Autopiedade: é a palavra que deve estar na cabeça de quem chegou até essa linha. Não, meus caros, não tem autopiedade aqui. Me acostumei com essa vida social inativa, coisa que desesperaria algumas pessoas. Não me desespera. Tem horas que até gosto. Sério! Gosto muito da minha companhia.
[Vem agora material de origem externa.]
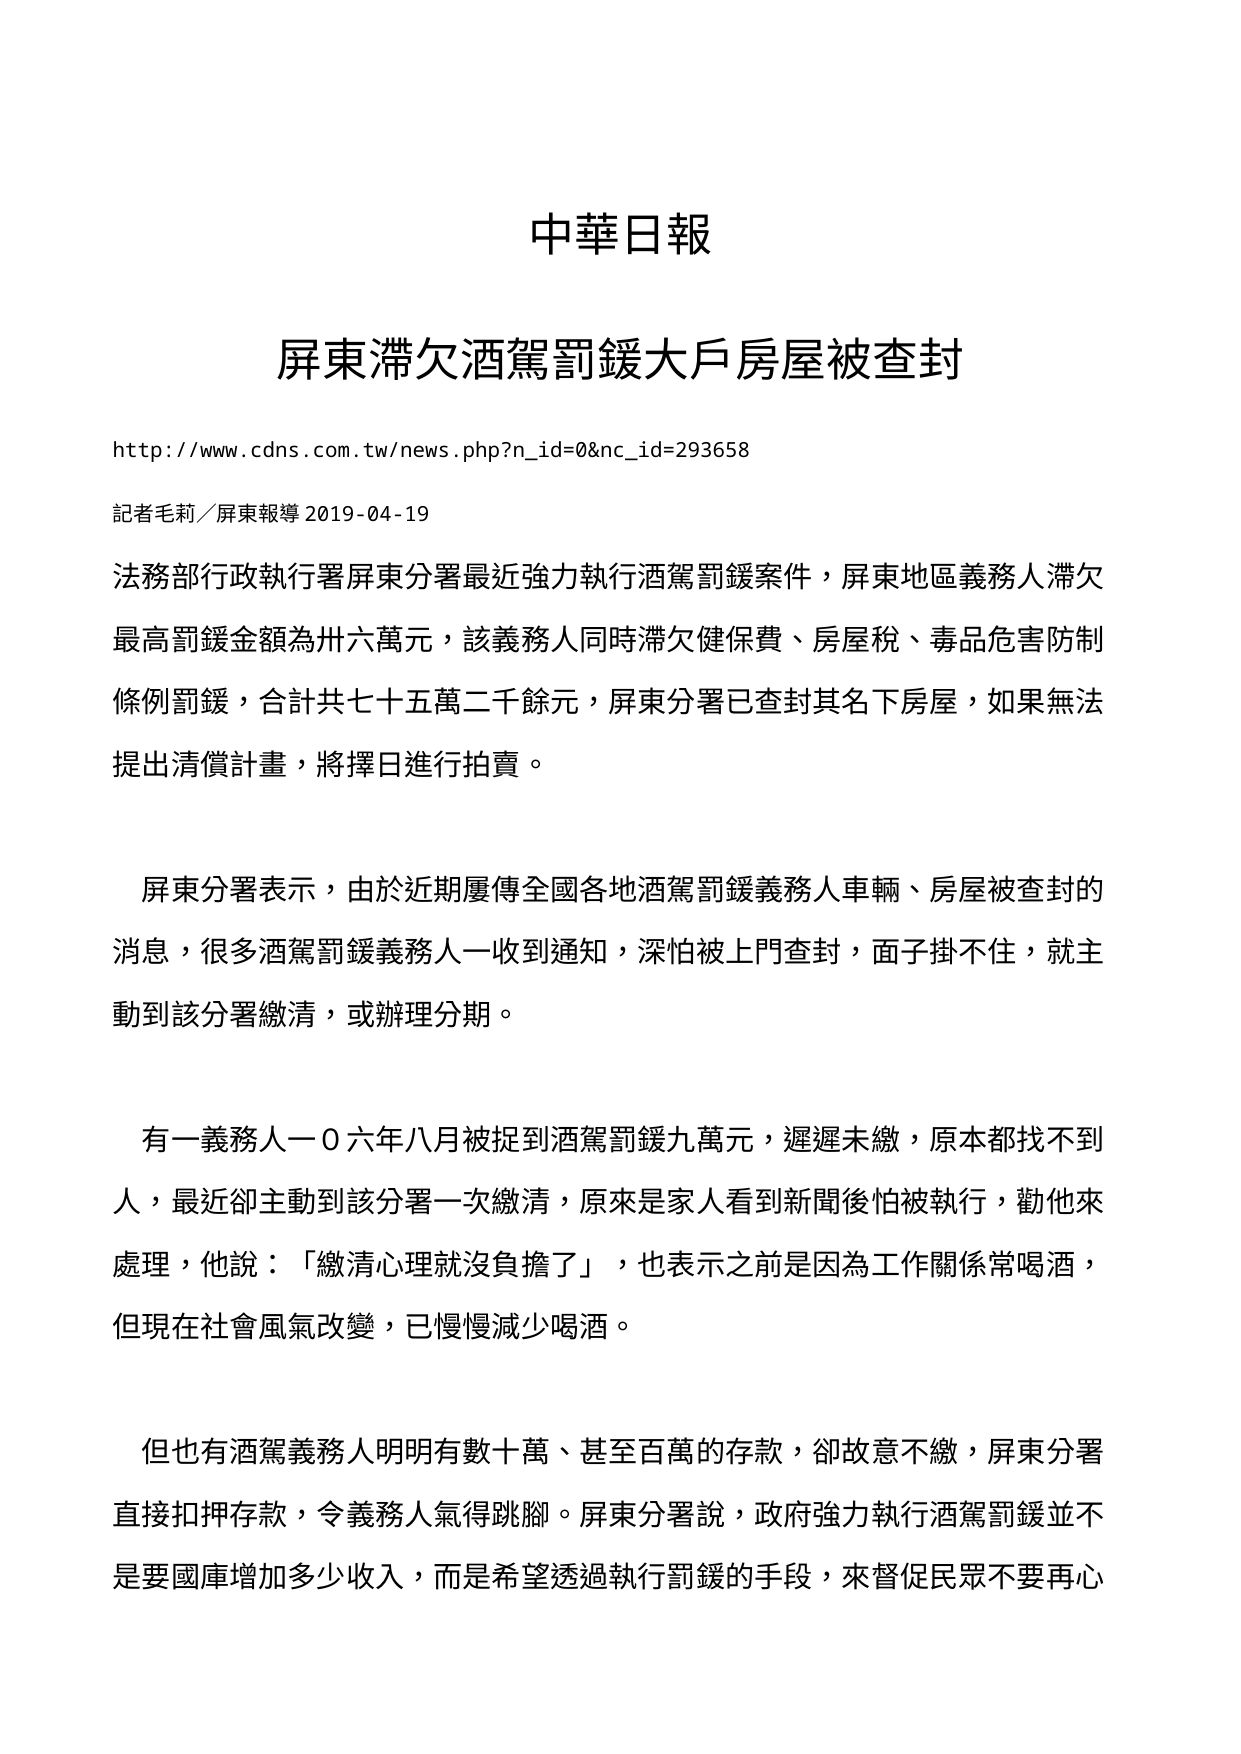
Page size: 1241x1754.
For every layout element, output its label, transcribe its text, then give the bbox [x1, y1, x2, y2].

text 中華日報 [112, 158, 1128, 283]
text 記者毛莉／屏東報導2019-04-19 [112, 471, 1128, 533]
text 有一義務人一０六年八月被捉到酒駕罰鍰九萬元，遲遲未繳，原本都找不到人，最近卻主動到該分署一次繳清，原來是家人看到新聞後怕被執行，勸他來處理，他說：「繳清心理就沒負擔了」，也表示之前是因為工作關係常喝酒，但現在社會風氣改變，已慢慢減少喝酒。 [112, 1096, 1128, 1346]
text 法務部行政執行署屏東分署最近強力執行酒駕罰鍰案件，屏東地區義務人滯欠最高罰鍰金額為卅六萬元，該義務人同時滯欠健保費、房屋稅、毒品危害防制條例罰鍰，合計共七十五萬二千餘元，屏東分署已查封其名下房屋，如果無法提出清償計畫，將擇日進行拍賣。 [112, 533, 1128, 783]
text http://www.cdns.com.tw/news.php?n_id=0&nc_id=293658 [112, 408, 1128, 471]
text 屏東分署表示，由於近期屢傳全國各地酒駕罰鍰義務人車輛、房屋被查封的消息，很多酒駕罰鍰義務人一收到通知，深怕被上門查封，面子掛不住，就主動到該分署繳清，或辦理分期。 [112, 846, 1128, 1033]
text 屏東滯欠酒駕罰鍰大戶房屋被查封 [112, 283, 1128, 408]
text 但也有酒駕義務人明明有數十萬、甚至百萬的存款，卻故意不繳，屏東分署直接扣押存款，令義務人氣得跳腳。屏東分署說，政府強力執行酒駕罰鍰並不是要國庫增加多少收入，而是希望透過執行罰鍰的手段，來督促民眾不要再心 [112, 1408, 1128, 1596]
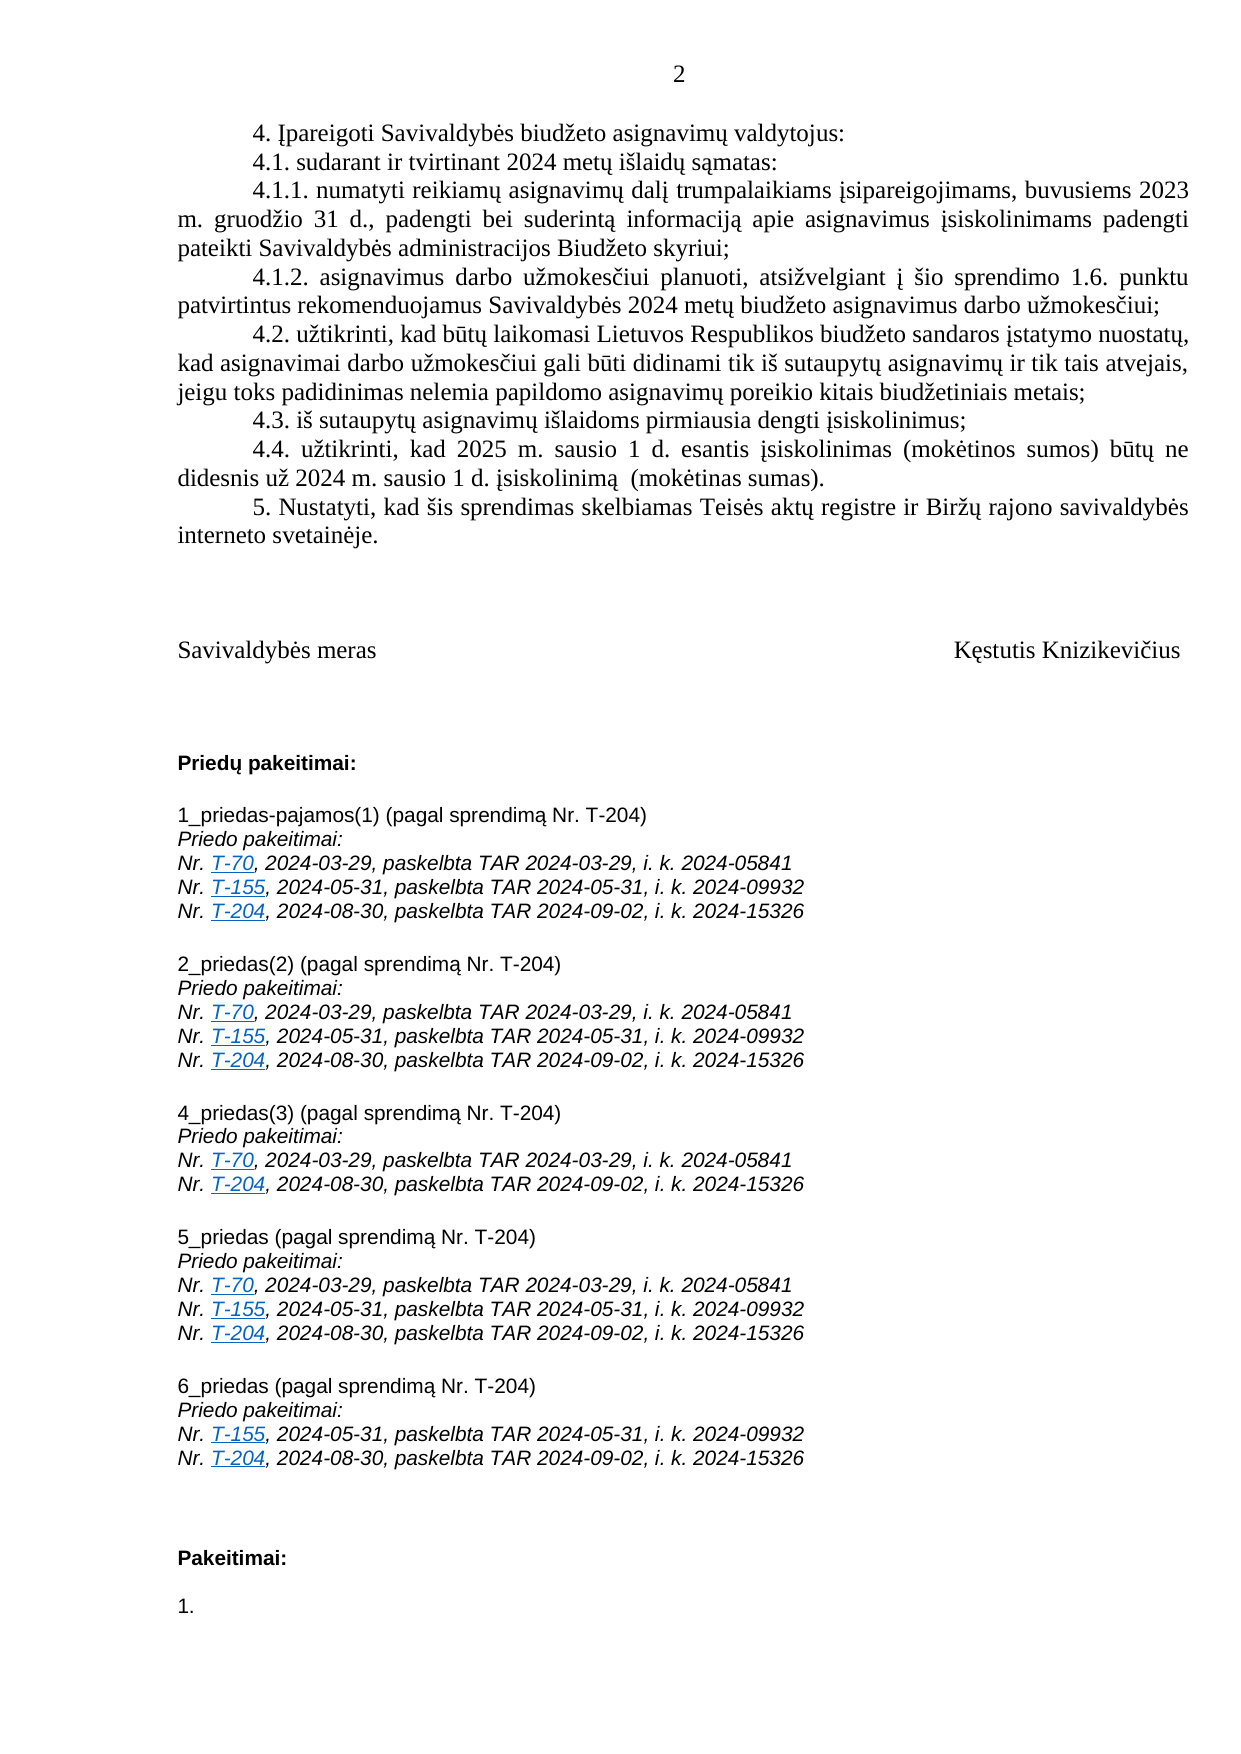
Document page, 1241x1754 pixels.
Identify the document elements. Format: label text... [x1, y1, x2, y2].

text 4.1. sudarant ir tvirtinant 2024 metų išlaidų sąmatas: [177, 147, 1190, 176]
text 4.1.2. asignavimus darbo užmokesčiui planuoti, atsižvelgiant į šio sprendimo 1.6. punktu patvirtintus rekomenduojamus Savivaldybės 2024 metų biudžeto asignavimus darbo užmokesčiui; [177, 262, 1190, 319]
text Nr. T-155, 2024-05-31, paskelbta TAR 2024-05-31, i. k. 2024-09932 [177, 1421, 1181, 1445]
text Priedo pakeitimai: [177, 976, 1181, 1000]
text Nr. T-204, 2024-08-30, paskelbta TAR 2024-09-02, i. k. 2024-15326 [177, 899, 1181, 923]
text Nr. T-70, 2024-03-29, paskelbta TAR 2024-03-29, i. k. 2024-05841 [177, 1148, 1181, 1172]
text 1. [177, 1594, 1181, 1618]
text 4.4. užtikrinti, kad 2025 m. sausio 1 d. esantis įsiskolinimas (mokėtinos sumos) būtų ne didesnis už 2024 m. sausio 1 d. įsiskolinimą (mokėtinas sumas). [177, 434, 1190, 492]
text Nr. T-155, 2024-05-31, paskelbta TAR 2024-05-31, i. k. 2024-09932 [177, 1024, 1181, 1048]
text Nr. T-70, 2024-03-29, paskelbta TAR 2024-03-29, i. k. 2024-05841 [177, 851, 1181, 875]
text 4.2. užtikrinti, kad būtų laikomasi Lietuvos Respublikos biudžeto sandaros įstatymo nuostatų, kad asignavimai darbo užmokesčiui gali būti didinami tik iš sutaupytų asignavimų ir tik tais atvejais, jeigu toks padidinimas nelemia papildomo asignavimų poreikio kitais biudžetiniais metais; [177, 319, 1190, 406]
text Priedo pakeitimai: [177, 1124, 1181, 1148]
text Nr. T-204, 2024-08-30, paskelbta TAR 2024-09-02, i. k. 2024-15326 [177, 1172, 1181, 1196]
text Nr. T-155, 2024-05-31, paskelbta TAR 2024-05-31, i. k. 2024-09932 [177, 875, 1181, 899]
text 6_priedas (pagal sprendimą Nr. T-204) [177, 1373, 1181, 1397]
text 2_priedas(2) (pagal sprendimą Nr. T-204) [177, 952, 1181, 976]
text 5. Nustatyti, kad šis sprendimas skelbiamas Teisės aktų registre ir Biržų rajono savivaldybės interneto svetainėje. [177, 492, 1190, 549]
text 4_priedas(3) (pagal sprendimą Nr. T-204) [177, 1100, 1181, 1124]
text Nr. T-204, 2024-08-30, paskelbta TAR 2024-09-02, i. k. 2024-15326 [177, 1048, 1181, 1072]
text Nr. T-204, 2024-08-30, paskelbta TAR 2024-09-02, i. k. 2024-15326 [177, 1445, 1181, 1469]
text 5_priedas (pagal sprendimą Nr. T-204) [177, 1225, 1181, 1249]
text Nr. T-70, 2024-03-29, paskelbta TAR 2024-03-29, i. k. 2024-05841 [177, 1000, 1181, 1024]
text Priedo pakeitimai: [177, 1397, 1181, 1421]
text 1_priedas-pajamos(1) (pagal sprendimą Nr. T-204) [177, 803, 1181, 827]
text 4.3. iš sutaupytų asignavimų išlaidoms pirmiausia dengti įsiskolinimus; [177, 406, 1190, 434]
text 4. Įpareigoti Savivaldybės biudžeto asignavimų valdytojus: [177, 118, 1190, 147]
text Priedo pakeitimai: [177, 1249, 1181, 1273]
text Pakeitimai: [177, 1546, 1181, 1570]
text Savivaldybės meras Kęstutis Knizikevičius [177, 636, 1181, 664]
text Nr. T-204, 2024-08-30, paskelbta TAR 2024-09-02, i. k. 2024-15326 [177, 1321, 1181, 1345]
text Nr. T-70, 2024-03-29, paskelbta TAR 2024-03-29, i. k. 2024-05841 [177, 1273, 1181, 1297]
text Priedo pakeitimai: [177, 827, 1181, 851]
text Nr. T-155, 2024-05-31, paskelbta TAR 2024-05-31, i. k. 2024-09932 [177, 1297, 1181, 1321]
text Priedų pakeitimai: [177, 751, 1181, 774]
text 4.1.1. numatyti reikiamų asignavimų dalį trumpalaikiams įsipareigojimams, buvusiems 2023 m. gruodžio 31 d., padengti bei suderintą informaciją apie asignavimus įsiskolinimams padengti pateikti Savivaldybės administracijos Biudžeto skyriui; [177, 176, 1190, 262]
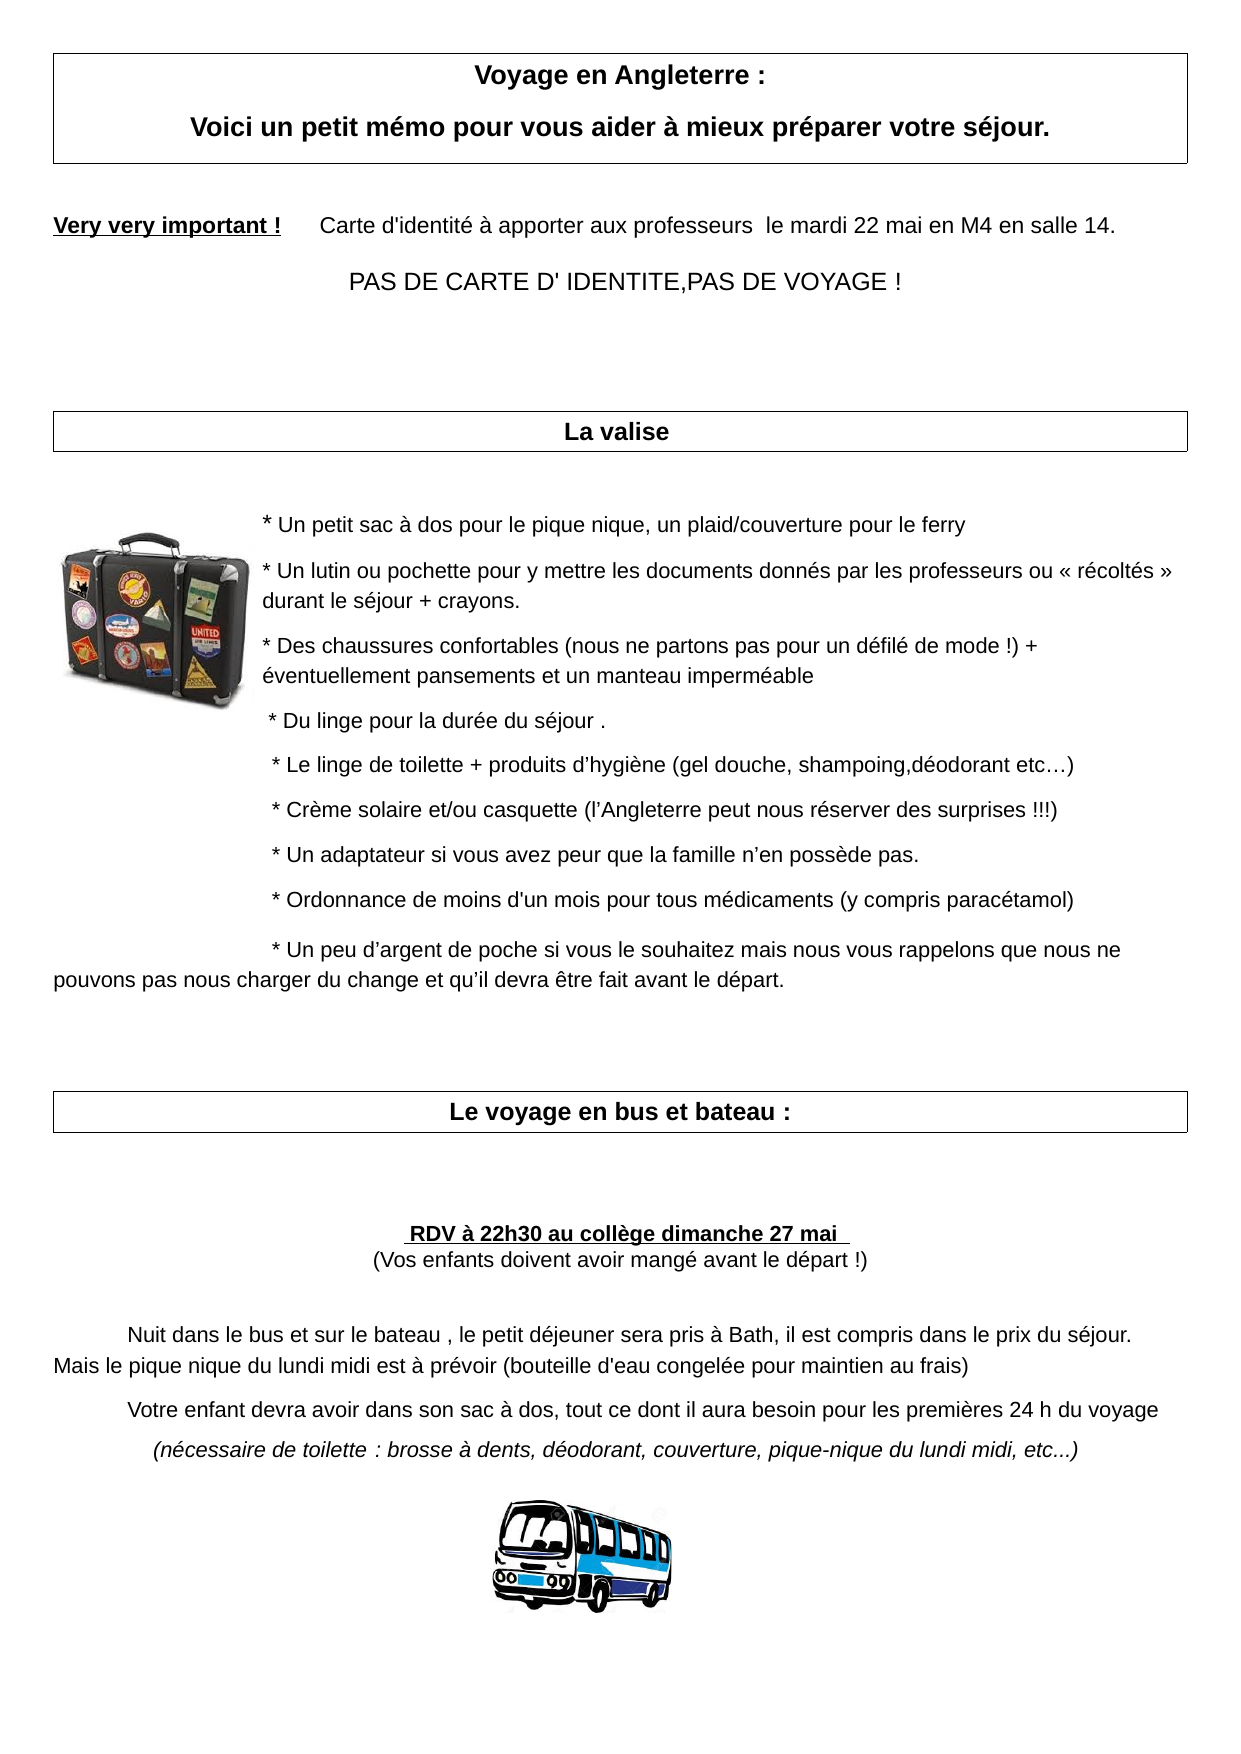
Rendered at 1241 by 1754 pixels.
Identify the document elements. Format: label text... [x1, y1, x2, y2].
Porém, não esqueço que porto depressão, o que o mundo evoluído de hoje ainda não conseguiu compreender. Está engatinhando no que diz respeito ao entendimento disso tudo. Estamos num mundo problemático e é muito natural querermos nos afastar de pessoas "negativas" (pois é assim que os depressivos são vistos pela maioria massiva das pessoas). Estamos num mundo onde viver é "ir pra night/balada", beber com os amigos. Gostar de ficar em casa ou gostar de programações não tão efusivas é muito "deprê", não é? Ah, essas pessoas que usam o termo "deprê" sem distinção, sem discernimento, não sabem o que é realmente "deprê". É algo que não se controla, ninguém tem depressão por escolha livre e espontânea, como eu já li por aí... Tampouco somos (nós, os "deprê") coitados. Temos apenas um distúrbio que pode ser facilmente tratado, fazendo-nos estar inseridos socialmente novamente (ou pela primeira vez, dependendo do caso). A ignorância ainda reina por demais e os "deprê" não se aceitam "deprê" e, por isso, não se cuidam adequadamente e vão mergulhando numa solidão que parece não ter jeito. Não se preocupem, apenas parece.

O que me faz ficar só não é a ignorância das pessoas ou uma possível maldade delas. O que acontece é que eu não me enquadro nesse estado de felicidade perene (que é uma ilusão) que o mundo, pra se livrar dessa frieza que invade cada vez mais o coração das pessoas, força, inventa, o que não acho errado, quando não é exagerado. Uma coisa é ter força de vontade, outra coisa é forçar a barra. Por não me enquadrar nesse modelo, sou considerado negativo, enfadonho, chato, o que na verdade deve ser um fato mesmo. Ficar perto de uma pessoa que pouco sorri não é legal mesmo. Eu vou fazendo o que posso pra viver em sociedade. Força de vontade eu tenho, só não sei quanto tempo tenho. Ninguém sabe quanto tempo tem. É o mistério da vida.